Work order A: Can you set down, word for word, the part of the passage on low-pressure carburisation between "EP-B-0 882 811, for" and "below 20 mbar.", inclusive?

Document extract:
****

11. Use of a pot furnace to implement a process for the low-pressure carburisation of metal workpieces according to claim 1.
The invention relates to a process for the low-pressure
carburisation of metal workpieces in an evacuable furnace, in which
acetylene is added to the furnace atmosphere as the carburisation gas,
wherein the partial pressure of the acetylene is varied intermittently
and wherein the partial pressure of the acetylene in the furnace
atmosphere is kept below 10 mbar.
Processes for the low-pressure carburisation of metal workpieces are known per se from the state of the art.
EP-B-0 882 811, for example, discloses a process for the carburisation of metal workpieces in a vacuum furnace with a furnace atmosphere containing a carbon carrier, wherein the process conditions in the furnace atmosphere are set such that the carbon carrier is split at negative pressure releasing pure carbon. The carbon carrier is one with a carbon-hydrogen ratio of 1:1. This is preferably acetylene. During implementation of the process, the partial pressure of the carbon carrier is varied intermittently, wherein the partial pressure of the carbon carrier is raised to 50 mbar with pressure pulses and is otherwise kept below 20 mbar.
Another low-pressure carburisation process is disclosed in EP-B-0 818 555. According to the process described here, acetylene is used as the carburising gas for the purposes of carburisation treatment and as the case-hardening gas for the purposes of case-hardening treatment. This is introduced into the heating chamber of the treatment furnace, wherein the partial pressure of the acetylene is set at under 10 mbar during implementation of the process.
The low-pressure carburisation processes known from the state of the art have proved successful in everyday practical application. Hence, low-pressure carburisation is particularly beneficial compared with traditional gas carburisation, because an oxidation-free surface can be achieved. In addition, it results in a shortening of the carburisation time and a avoidance of soot to a large extent.
Methane, ethane, propane and/or butane are used in the known manner as carburising gases, in other words, as the carbon carrier. Carbon carriers of this sort, which number among the saturated aliphatic hydrocarbons, are disadvantageously unable to produce a uniform carburisation result, particularly with geometrically complicated workpieces and/or densely packed batches of workpieces. An early dissociation of the carbon carrier in the case of these carbon carriers even at comparatively low temperatures means that when densely packed workpiece batches and/or workpieces with surfaces not readily accessible, such as blind bores, for example, are being treated the dissociated carbon is largely liberated at the outside of the batch, so that the effect of the carburisation at the centre of the batch is significantly less. Particularly in the case of blind bores, this may lead to the carbon passing into the workpiece, predominantly at the bore opening, whereas the inside of the bore is barely affected by the carburisation.

****

Data for review:
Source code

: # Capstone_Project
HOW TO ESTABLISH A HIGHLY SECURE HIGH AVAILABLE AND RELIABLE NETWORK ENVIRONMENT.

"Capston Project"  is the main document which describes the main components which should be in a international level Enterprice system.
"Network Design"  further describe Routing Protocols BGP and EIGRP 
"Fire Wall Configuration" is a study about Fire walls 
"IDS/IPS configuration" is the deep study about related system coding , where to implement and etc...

****

Work order B: Can you extract, unchanged, the lines of the records from their very first line through the line holding "HOW TO ESTABLISH", inclusive?

Task answer A:
EP-B-0 882 811, for example, discloses a process for the carburisation of metal workpieces in a vacuum furnace with a furnace atmosphere containing a carbon carrier, wherein the process conditions in the furnace atmosphere are set such that the carbon carrier is split at negative pressure releasing pure carbon. The carbon carrier is one with a carbon-hydrogen ratio of 1:1. This is preferably acetylene. During implementation of the process, the partial pressure of the carbon carrier is varied intermittently, wherein the partial pressure of the carbon carrier is raised to 50 mbar with pressure pulses and is otherwise kept below 20 mbar.

Task answer B:
Source code

: # Capstone_Project
HOW TO ESTABLISH A HIGHLY SECURE HIGH AVAILABLE AND RELIABLE NETWORK ENVIRONMENT.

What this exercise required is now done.